Vorliegender Text —
■ ■ ■ ■
Kinder des Monsuns
Zurück im Dorf, trinken sie selbst davon nur wenig und geben den Rest den Tieren, von denen ihr Überleben abhängt. Im ganzen Tal gibt es nur eine einzige alte Wetterstation, die in den letzten Jahrzehnten im Mittel etwas mehr als 100 Milliliter Niederschlag pro Jahr verteilt auf etwa zwanzig Regentage gemessen hat. In einer schlechten Saison, wenn Monate vergehen, ohne dass ein einziger Tropfen Regen fällt, kann man Mohamed Ayans Diktum wörtlich nehmen: Es regnet mehr Bomben als Wasser.
Den Hasara ist unbegreiflich geblieben, warum die übrigen Volksgruppen seit Urzeiten danach trachten, das Werk, das die Natur mit diesem lebensfeindlichen Klima so entschlossen zu |139| verfolgen scheint, zu vollenden. Ihre mongolischen Gesichtszüge, das Erbe eines Einfalls Dschingis Khans und seiner Horden, wie einige Historiker glauben, ihre geröteten Pausbacken, ihre glatte Haut und flachen Nasen, ihre mehrheitlich schiitische Glaubenszugehörigkeit in einem von Sunniten beherrschten Land: All dies führt dazu, dass die Hasara leicht zu identifizieren, auszusondern und zu eliminieren sind. Es gab kein Volk, das es auf dem Durchzug durch das Bamiyan-Tal nicht versucht hätte, und einigen wäre es beinahe geglückt.
■ ■ ■ ■
Datenauszug —
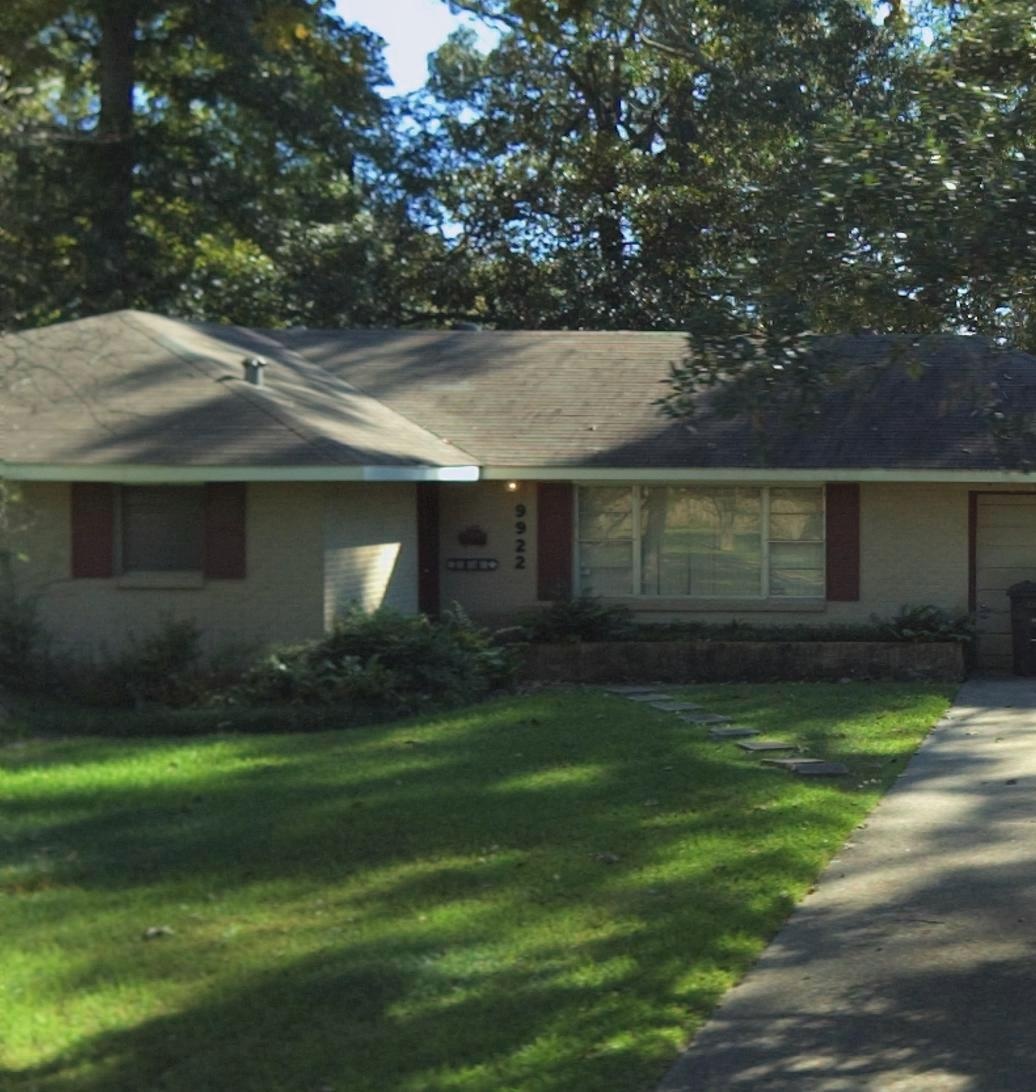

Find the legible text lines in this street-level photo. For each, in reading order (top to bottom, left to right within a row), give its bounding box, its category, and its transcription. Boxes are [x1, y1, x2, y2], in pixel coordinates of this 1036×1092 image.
■ ■ ■ ■
Aufgaben —
[A] Wie viele Wetterstationen gibt es laut dem Text über die Hasara im ganzen Tal?
[B] Schreiben Sie aus dem Text über die Hasara die Stelle von „Den Hasara ist“ bis „es beinahe geglückt.“ wortgetreu ab.
Das Material hat mit dem Text über die Hasara nichts zu tun.

Die Lösungen —
[A] Nur eine einzige alte Wetterstation.

[B]
Den Hasara ist unbegreiflich geblieben, warum die übrigen Volksgruppen seit Urzeiten danach trachten, das Werk, das die Natur mit diesem lebensfeindlichen Klima so entschlossen zu |139| verfolgen scheint, zu vollenden. Ihre mongolischen Gesichtszüge, das Erbe eines Einfalls Dschingis Khans und seiner Horden, wie einige Historiker glauben, ihre geröteten Pausbacken, ihre glatte Haut und flachen Nasen, ihre mehrheitlich schiitische Glaubenszugehörigkeit in einem von Sunniten beherrschten Land: All dies führt dazu, dass die Hasara leicht zu identifizieren, auszusondern und zu eliminieren sind. Es gab kein Volk, das es auf dem Durchzug durch das Bamiyan-Tal nicht versucht hätte, und einigen wäre es beinahe geglückt.